第六章−3:「走れる者たち」
「……ってことは、今日はタクシーも、バスも電車も全部止まってんだよね?」
カナがぽつりと問いかけたのは、先ほどのカフェ“あすなろ”から少し離れた交差点。
いつもならエンジン音やアナウンスで賑やかなこの一帯も、今はやけに静かだ。
「そうなるね」と春日が頷く。「公共交通って全部“労働”の塊みたいなもんだし」
「じゃあ、あそこに止まってる車は?」
吉田が指差したのは、信号待ちの小型のワゴン車。
老夫婦らしき2人が乗っており、何かを話し合っている様子が見て取れる。
「自家用車か……」
カナは少し首を傾げて言う。
「まさか、そこまで制限されてないよね? 乗るだけなら“労働”じゃないし」
ー「その通りです」
トーコが淡々と応える。
ー「現時点で、個人所有の車両の使用は全面的に認可されています。ただし、有償・無償を問わず**“他者の移送”**を主目的とした行為は、労働行為と見なされる可能性があります」
「なるほど、“自分のため”ならOKだけど、“誰かのため”だとアウトなんだ……」
春日が溜息交じりに呟くと、吉田が少し笑って補足した。
「そりゃまあ、制度の“お題目”通りに言えばそうだろうな。“すべての人間が自分自身の休日を過ごすこと”が目的ってやつだ」
「……けど、それって結局、独りでしか動けないってことじゃない?」
カナが吐き捨てるように言う。
「子ども連れて病院に行くとか、友達の家まで送り迎えとか、そういう“ふつうのこと”まで制限されるなんてさ」
「“ふつう”をどこまで許すかって話だな」
春日が呟いたその時、信号が青に変わった。
目の前の老夫婦の車が静かに走り出していく。
「信号、動いてるんだ……停電なのに」
ー「それについては、政府および地方自治体が非常用の電源システムを導入済みです。各交差点ごとにバッテリーや小型ソーラーによる補助電力が事前配備されています」
「へぇ……そこはちゃんと準備してるのね」
春日が少し皮肉を込めた調子で言うと、トーコは軽く首をかしげた。
ー「信号機の機能停止による事故件数が、制度施行初年度における大きな批判要因のひとつでした。今回の休日は“完全なシミュレーション下”として実施されています」
「まさか、今回って……テスト扱いなの?」
ー「法的には“試行適用”という位置付けです。
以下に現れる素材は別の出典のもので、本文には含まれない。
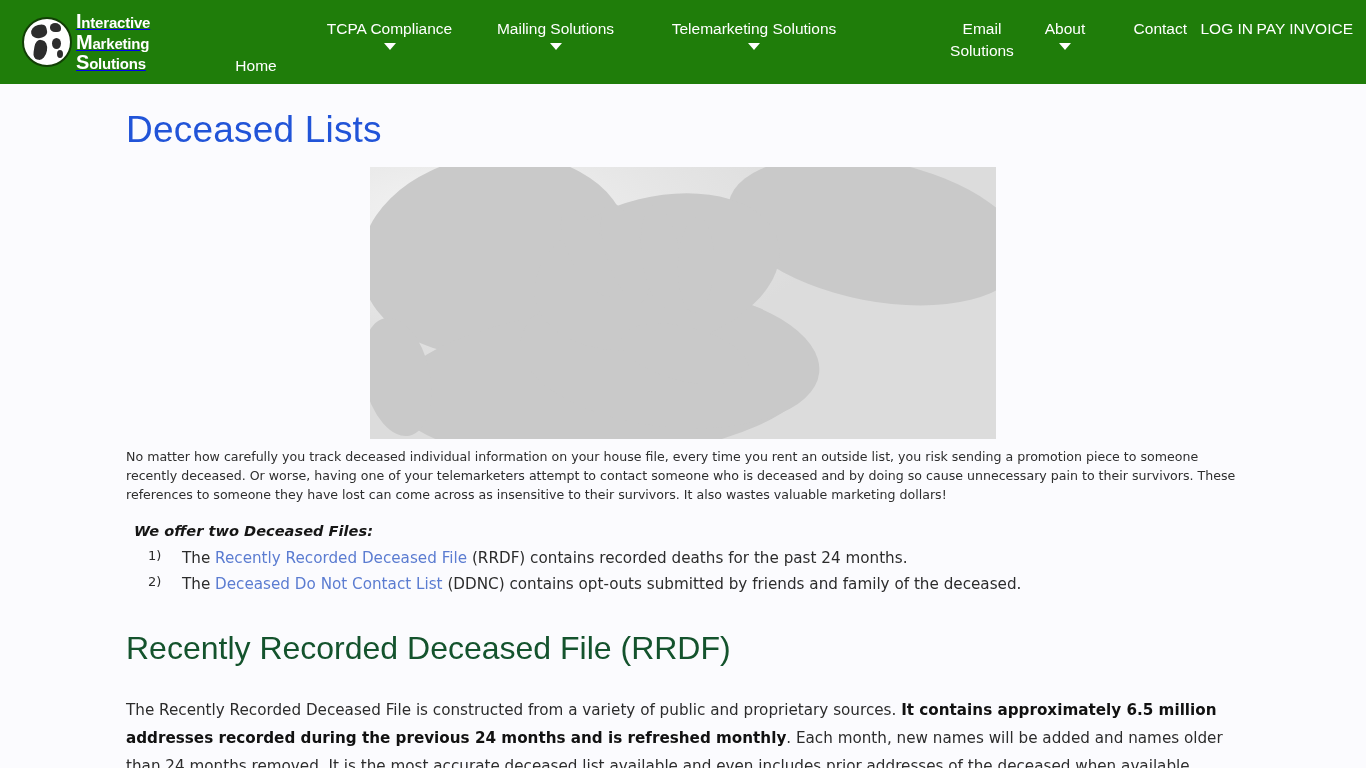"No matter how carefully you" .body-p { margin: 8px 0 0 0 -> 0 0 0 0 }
全国一斉ではなく、いくつかの自治体単位で同時進行しており、今後の全国実施に向けたデータ収集が目的です」
三人とも一瞬黙り込んだ。
その空白の中で、春日がぽつりと漏らす。
「これ……実験台だったんだ、俺たち」
ー「ええ、あなたたちは非常に貴重な観察対象です」
言い切るトーコに、吉田とカナが同時に睨みをきかせた。
「悪いけど、それ、ちょっとイラッとするわね」
「いや、“悪気はない”って顔されるのが一番ムカつくパターン」
ー「悪気の概念は搭載されていません」
「それがまた……!」
春日は苦笑いで空を見上げた。
静かな午後。だが、地面のどこかには常に、制度と生活の境界線が走っている。
今日、その境界を知らずに踏み越えた人は、どれだけいたのだろうか。